Spencer details these and other "weird things guys say" in a so-titled episode of "Sitting Pretty Lolo," her YouTube show where she debunks disability myths and shares dating tips.
"I wanted to create content that would answer that question and eventually dispel stereotypes about how disabled people live their lives," she told the New York Times in a December 2022 interview.
Spencer, who has muscular dystrophy and uses a wheelchair, is best known for her current role as Jocelyn in "The Sex Lives of College Girls," a series on HBO Max. The actor said she feels a kinship with Jocelyn, a funny, straight-shooting, sex-positive college freshman.
"Jocelyn was the college version of myself," she explained in the interview. "I was partying all the time, having sex—maybe not as often as Jocelyn is, though."
Disability representation on screen
Spencer's portrayal of Jocelyn has been celebrated for being "damn funny" as well as for being a "positive representation" in the media of disabled people, a group that has been historically underrepresented in TV and film.
Considering the estimated 1 in 4 adults in the United States who are physically or psychologically disabled, on-screen disability portrayals remain scarce, according to a 2022 report from Nielsen, a media research firm. The research, which studied movie and TV representations of characters with disabilities that premiered in the past century, found that of the 163,000-plus titles, only 4.2 percent—or 6,895 titles—were found to have noteworthy disability content.
"Even though the number of disabled characters on screen continues to increase in recent seasons, an estimated 95 percent of available roles are portrayed by talent without a disability," said Lauren Appelbaum, vice president of communications and entertainment and news media at RespectAbility, a nonprofit organization fighting stigma about disabilities, in a statement from 2021. "When disability is a part of a character's story, too often content can position disabled people as someone to pity or someone to cure. It is crucial we have disabled talent both in front of and behind the camera to develop genuine multidimensional characters."
Disability and sexuality on screen
In addition to portraying characters with disabilities as victims, major film studios have a tendency to desexualize them. People with disabilities are seldom cast as love interests and rarely portrayed in romantic or intimate settings.
However, the tide is turning. Recently, actors such as Spencer and George Robinson, a wheelchair user who plays Isaac in the Netflix series "Sex Education," are working to bring more authentic disability representation to the screen. To genuinely reflect the disabled experience, the actors pull from their own experiences to inform their characters.

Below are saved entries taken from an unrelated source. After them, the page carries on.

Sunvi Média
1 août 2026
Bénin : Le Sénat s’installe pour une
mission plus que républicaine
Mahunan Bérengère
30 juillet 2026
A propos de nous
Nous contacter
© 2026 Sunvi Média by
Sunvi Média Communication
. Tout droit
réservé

As Spencer explained in an interview with Essence Magazine, "This role of Jocelyn on 'Sex Lives' is definitely going to be one of the first examples, if not the first example, of being joyful with a disability and doing it in a way that's authentic."
Spencer said she knows the portrayal is realistic "because I'm the one who's lived the experience: Being joyful, being happy, being sexual, being funny without being the butt of the joke and having an attitude being off the chain, partying, all of that."